=== Section Start ===

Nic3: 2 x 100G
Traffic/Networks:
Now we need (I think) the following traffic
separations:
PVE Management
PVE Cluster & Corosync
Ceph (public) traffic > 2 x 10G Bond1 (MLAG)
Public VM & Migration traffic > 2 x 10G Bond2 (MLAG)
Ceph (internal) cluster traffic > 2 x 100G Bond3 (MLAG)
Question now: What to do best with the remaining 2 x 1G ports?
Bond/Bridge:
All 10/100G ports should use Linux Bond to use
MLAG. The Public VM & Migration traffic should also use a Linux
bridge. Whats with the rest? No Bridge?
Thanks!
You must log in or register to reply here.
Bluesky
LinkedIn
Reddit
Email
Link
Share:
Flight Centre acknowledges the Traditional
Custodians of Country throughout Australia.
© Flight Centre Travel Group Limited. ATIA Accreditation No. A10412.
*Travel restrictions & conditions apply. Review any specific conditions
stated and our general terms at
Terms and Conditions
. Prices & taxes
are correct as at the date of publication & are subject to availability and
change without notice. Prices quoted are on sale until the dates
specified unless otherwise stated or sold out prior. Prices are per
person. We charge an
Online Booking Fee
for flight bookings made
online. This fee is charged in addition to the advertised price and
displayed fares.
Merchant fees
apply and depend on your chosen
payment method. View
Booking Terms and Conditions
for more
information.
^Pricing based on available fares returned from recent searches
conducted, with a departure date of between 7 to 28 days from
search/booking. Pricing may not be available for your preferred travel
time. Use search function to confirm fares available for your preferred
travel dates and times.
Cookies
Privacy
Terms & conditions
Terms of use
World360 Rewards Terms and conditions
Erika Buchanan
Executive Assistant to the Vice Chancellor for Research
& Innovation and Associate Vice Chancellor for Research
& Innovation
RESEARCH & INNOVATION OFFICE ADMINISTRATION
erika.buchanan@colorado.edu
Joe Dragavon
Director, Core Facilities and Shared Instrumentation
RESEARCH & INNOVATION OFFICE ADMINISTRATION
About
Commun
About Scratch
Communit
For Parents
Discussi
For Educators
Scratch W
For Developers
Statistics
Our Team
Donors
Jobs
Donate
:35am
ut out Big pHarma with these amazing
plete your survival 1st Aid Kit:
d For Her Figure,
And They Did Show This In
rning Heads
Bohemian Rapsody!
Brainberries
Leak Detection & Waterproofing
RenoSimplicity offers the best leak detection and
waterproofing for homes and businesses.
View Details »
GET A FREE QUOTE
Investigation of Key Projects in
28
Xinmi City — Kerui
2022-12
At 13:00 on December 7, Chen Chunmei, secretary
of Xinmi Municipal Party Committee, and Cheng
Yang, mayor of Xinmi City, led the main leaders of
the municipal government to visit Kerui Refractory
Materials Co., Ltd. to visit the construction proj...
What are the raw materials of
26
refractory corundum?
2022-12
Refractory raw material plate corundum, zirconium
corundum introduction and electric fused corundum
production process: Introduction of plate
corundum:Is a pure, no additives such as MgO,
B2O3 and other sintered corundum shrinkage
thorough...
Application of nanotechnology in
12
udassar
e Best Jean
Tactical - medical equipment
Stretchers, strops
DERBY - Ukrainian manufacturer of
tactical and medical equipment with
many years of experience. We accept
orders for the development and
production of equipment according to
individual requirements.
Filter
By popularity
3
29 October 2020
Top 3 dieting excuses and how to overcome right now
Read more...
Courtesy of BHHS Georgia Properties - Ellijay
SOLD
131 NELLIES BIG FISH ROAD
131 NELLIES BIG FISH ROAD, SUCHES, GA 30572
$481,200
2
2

=== Section End ===

Work instruction -> Can you reproduce every line of the data above word for word, keeping the original line order?

Task response ->
Nic3: 2 x 100G
Traffic/Networks:
Now we need (I think) the following traffic
separations:
PVE Management
PVE Cluster & Corosync
Ceph (public) traffic > 2 x 10G Bond1 (MLAG)
Public VM & Migration traffic > 2 x 10G Bond2 (MLAG)
Ceph (internal) cluster traffic > 2 x 100G Bond3 (MLAG)
Question now: What to do best with the remaining 2 x 1G ports?
Bond/Bridge:
All 10/100G ports should use Linux Bond to use
MLAG. The Public VM & Migration traffic should also use a Linux
bridge. Whats with the rest? No Bridge?
Thanks!
You must log in or register to reply here.
Bluesky
LinkedIn
Reddit
Email
Link
Share:
Flight Centre acknowledges the Traditional
Custodians of Country throughout Australia.
© Flight Centre Travel Group Limited. ATIA Accreditation No. A10412.
*Travel restrictions & conditions apply. Review any specific conditions
stated and our general terms at
Terms and Conditions
. Prices & taxes
are correct as at the date of publication & are subject to availability and
change without notice. Prices quoted are on sale until the dates
specified unless otherwise stated or sold out prior. Prices are per
person. We charge an
Online Booking Fee
for flight bookings made
online. This fee is charged in addition to the advertised price and
displayed fares.
Merchant fees
apply and depend on your chosen
payment method. View
Booking Terms and Conditions
for more
information.
^Pricing based on available fares returned from recent searches
conducted, with a departure date of between 7 to 28 days from
search/booking. Pricing may not be available for your preferred travel
time. Use search function to confirm fares available for your preferred
travel dates and times.
Cookies
Privacy
Terms & conditions
Terms of use
World360 Rewards Terms and conditions
Erika Buchanan
Executive Assistant to the Vice Chancellor for Research
& Innovation and Associate Vice Chancellor for Research
& Innovation
RESEARCH & INNOVATION OFFICE ADMINISTRATION
erika.buchanan@colorado.edu
Joe Dragavon
Director, Core Facilities and Shared Instrumentation
RESEARCH & INNOVATION OFFICE ADMINISTRATION
About
Commun
About Scratch
Communit
For Parents
Discussi
For Educators
Scratch W
For Developers
Statistics
Our Team
Donors
Jobs
Donate
:35am
ut out Big pHarma with these amazing
plete your survival 1st Aid Kit:
d For Her Figure,
And They Did Show This In
rning Heads
Bohemian Rapsody!
Brainberries
Leak Detection & Waterproofing
RenoSimplicity offers the best leak detection and
waterproofing for homes and businesses.
View Details »
GET A FREE QUOTE
Investigation of Key Projects in
28
Xinmi City — Kerui
2022-12
At 13:00 on December 7, Chen Chunmei, secretary
of Xinmi Municipal Party Committee, and Cheng
Yang, mayor of Xinmi City, led the main leaders of
the municipal government to visit Kerui Refractory
Materials Co., Ltd. to visit the construction proj...
What are the raw materials of
26
refractory corundum?
2022-12
Refractory raw material plate corundum, zirconium
corundum introduction and electric fused corundum
production process: Introduction of plate
corundum:Is a pure, no additives such as MgO,
B2O3 and other sintered corundum shrinkage
thorough...
Application of nanotechnology in
12
udassar
e Best Jean
Tactical - medical equipment
Stretchers, strops
DERBY - Ukrainian manufacturer of
tactical and medical equipment with
many years of experience. We accept
orders for the development and
production of equipment according to
individual requirements.
Filter
By popularity
3
29 October 2020
Top 3 dieting excuses and how to overcome right now
Read more...
Courtesy of BHHS Georgia Properties - Ellijay
SOLD
131 NELLIES BIG FISH ROAD
131 NELLIES BIG FISH ROAD, SUCHES, GA 30572
$481,200
2
2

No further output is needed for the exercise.